* _TEXT PASSAGE_
########
We have been reading Darwin's book on the "Origin of Species" just now. . . . [I]t will have a great effect in the scientific world, causing a thorough and open discussion of a question about which people have hitherto felt timid. So the world gets on step by step towards brave clearness and honesty! But to me the Development theory and all other explanations of processes by which things come to be, produce a feeble impression compared with the mystery that lies under the processes.

—George Eliot, letter to Mme Eugene Bodichyon, December 5, 1859

In this essay I focus on two quite different post-Darwinian models of human change in English literature, with a special emphasis on representations of the "conversion experience." The differences between them are both historically significant and relevant to the study of narrative and cognition, bearing as they [End Page 1] do on at least two controversial issues: the role of narrative in human understanding and the nature of narrative events.

To frame this essay I start with two textual moments in 1900 that encapsulate these two models of change. The first is from an essay titled "The Concept of Change" by Arthur Ernest Davies in which he declares that the progress of human change over time is "a gradual self-unfolding in which the self becomes progressively more conscious" (511). There is much late nineteenth-century orthodoxy packed into these few words, as I discuss below. The second moment is actually a matter of nanoseconds when Jim jumps from the Patna in Lord Jim.
########
* _DATA PROVIDED_
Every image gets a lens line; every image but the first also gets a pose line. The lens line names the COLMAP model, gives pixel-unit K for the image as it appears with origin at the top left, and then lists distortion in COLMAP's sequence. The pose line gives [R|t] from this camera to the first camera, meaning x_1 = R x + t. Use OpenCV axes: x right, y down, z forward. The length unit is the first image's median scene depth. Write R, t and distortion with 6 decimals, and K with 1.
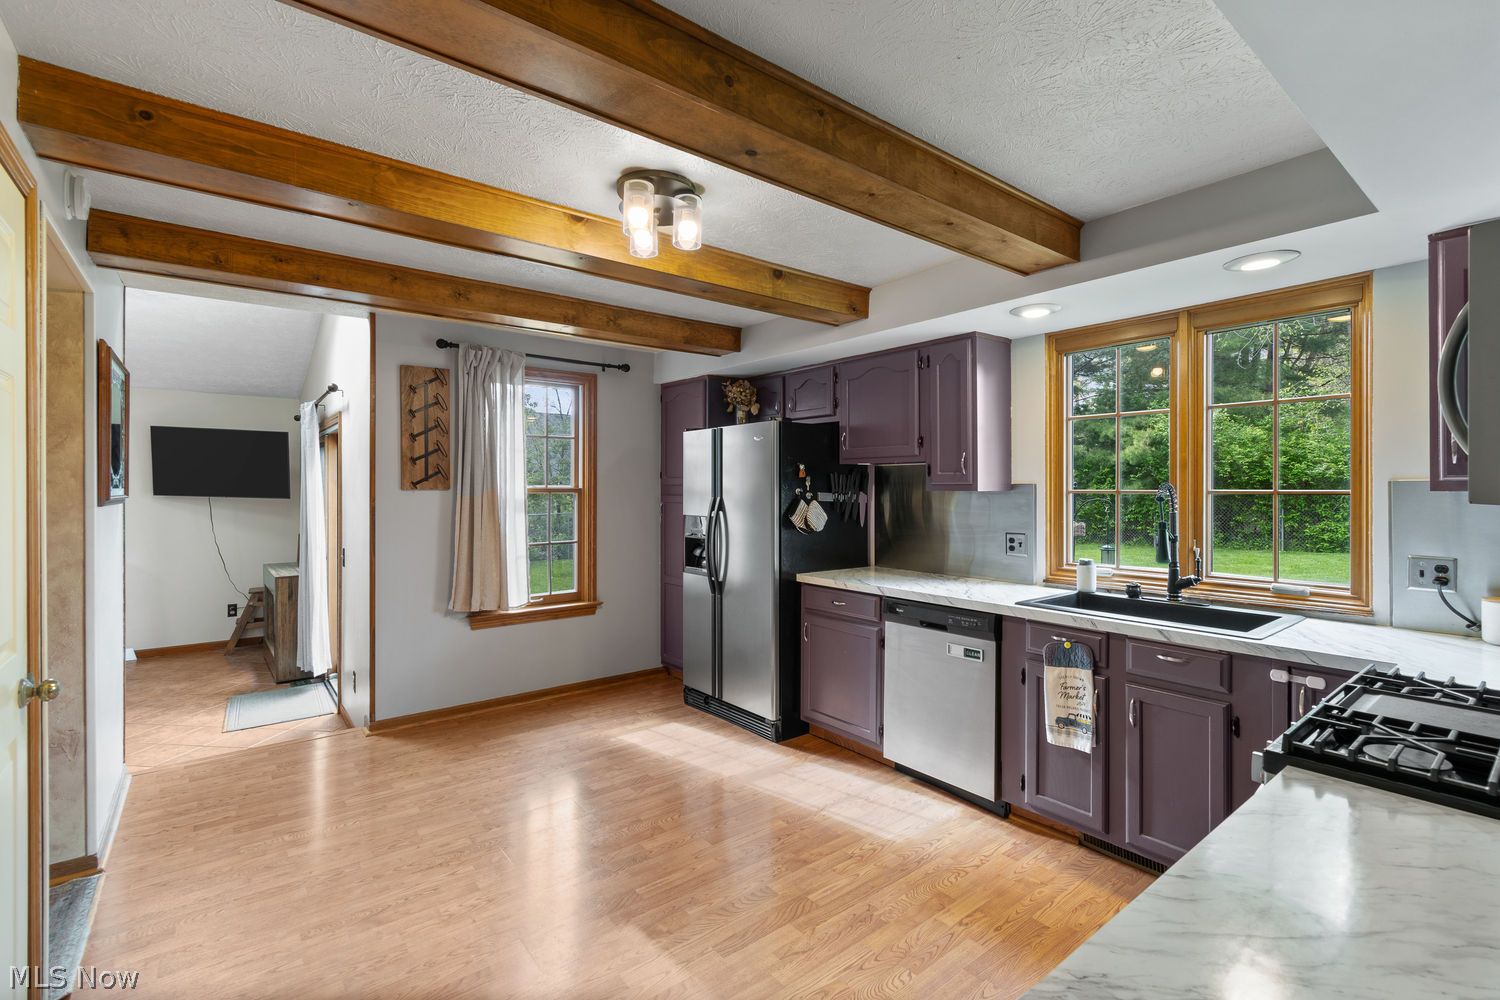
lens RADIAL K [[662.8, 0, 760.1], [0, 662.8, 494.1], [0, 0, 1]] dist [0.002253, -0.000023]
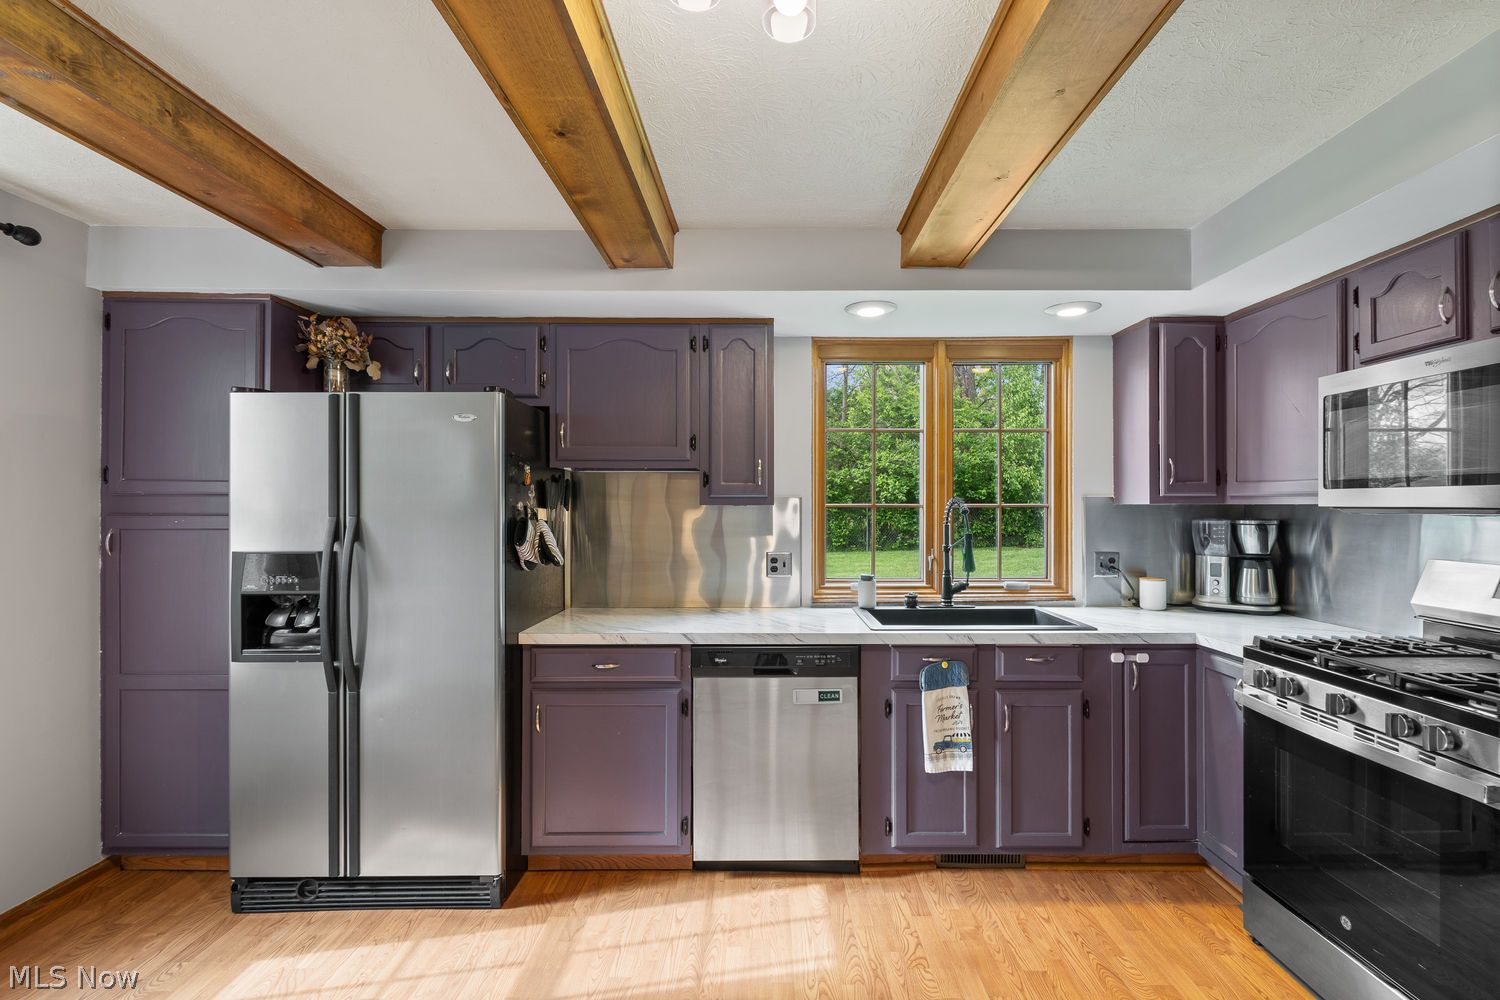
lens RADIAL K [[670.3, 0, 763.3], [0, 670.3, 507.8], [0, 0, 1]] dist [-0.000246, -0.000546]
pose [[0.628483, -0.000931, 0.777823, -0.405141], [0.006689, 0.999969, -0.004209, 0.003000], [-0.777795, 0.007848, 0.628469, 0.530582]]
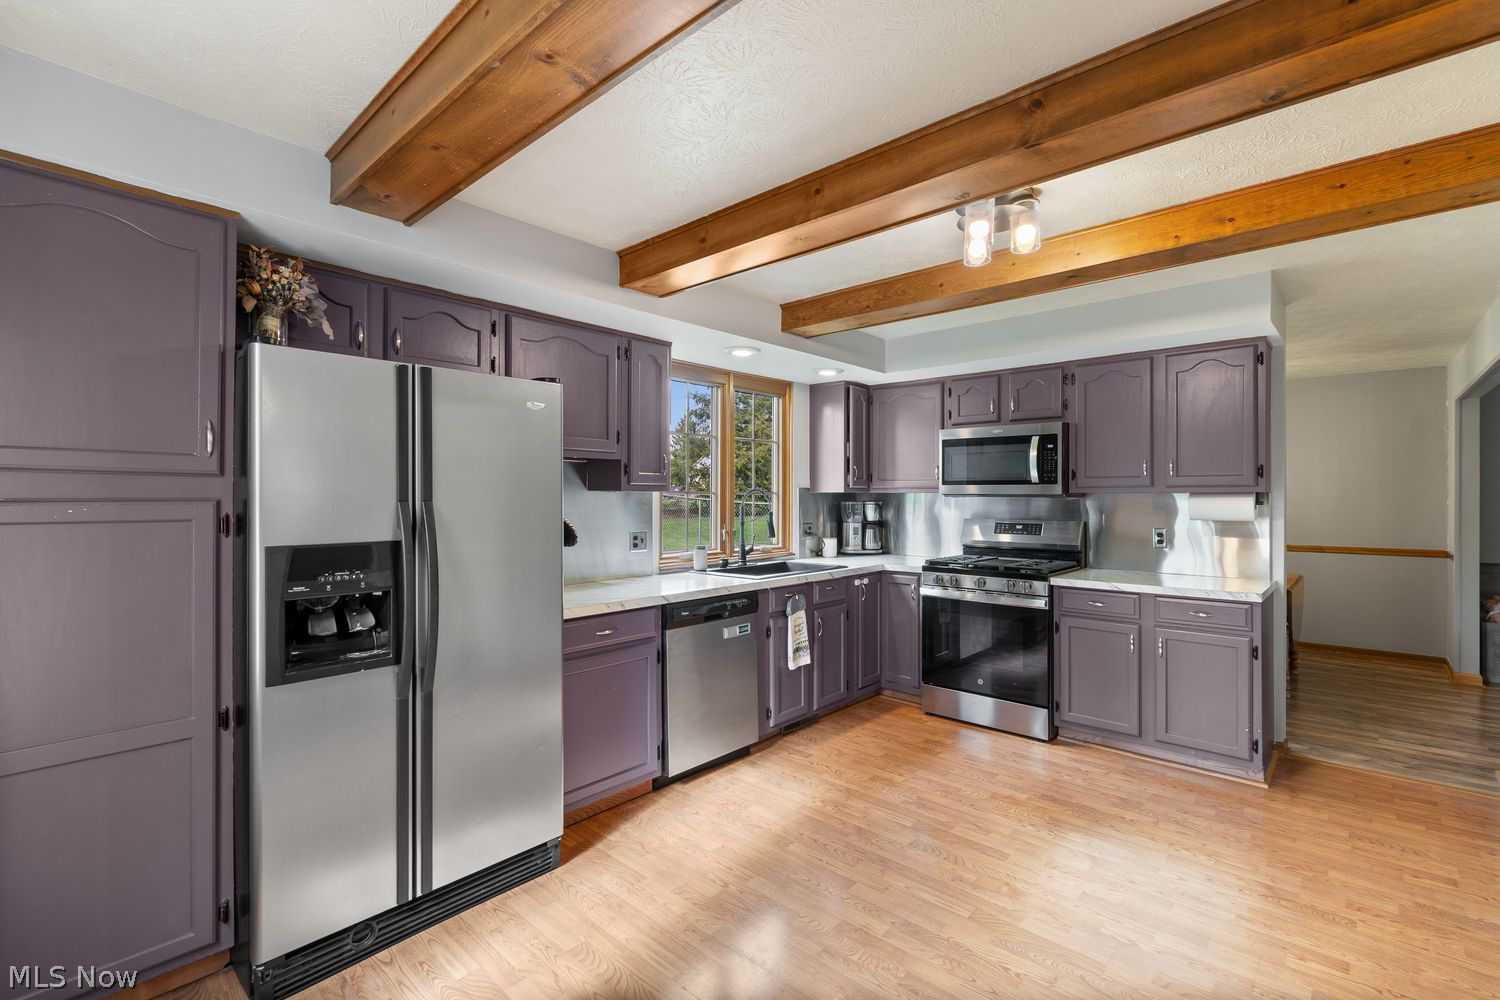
########
* _REQUIRED ACTION A_
Update the excerpt on post-Darwinian models of change, starting with "To frame this" and going on through "in Lord Jim.", with "milliseconds" in place of "nanoseconds".
* _REQUIRED ACTION B_
Answer these questions from the excerpt on post-Darwinian models of change:
(i) To whom was the George Eliot letter addressed, and on what date?
(ii) In what year do the two textual moments that frame the essay occur?
(iii) What is the title of the essay by Arthur Ernest Davies?

* _ANSWER AREA A_
To frame this essay I start with two textual moments in 1900 that encapsulate these two models of change. The first is from an essay titled "The Concept of Change" by Arthur Ernest Davies in which he declares that the progress of human change over time is "a gradual self-unfolding in which the self becomes progressively more conscious" (511). There is much late nineteenth-century orthodoxy packed into these few words, as I discuss below. The second moment is actually a matter of milliseconds when Jim jumps from the Patna in Lord Jim.

* _ANSWER AREA B_
(i) Mme Eugene Bodichyon, on December 5, 1859.
(ii) 1900.
(iii) "The Concept of Change."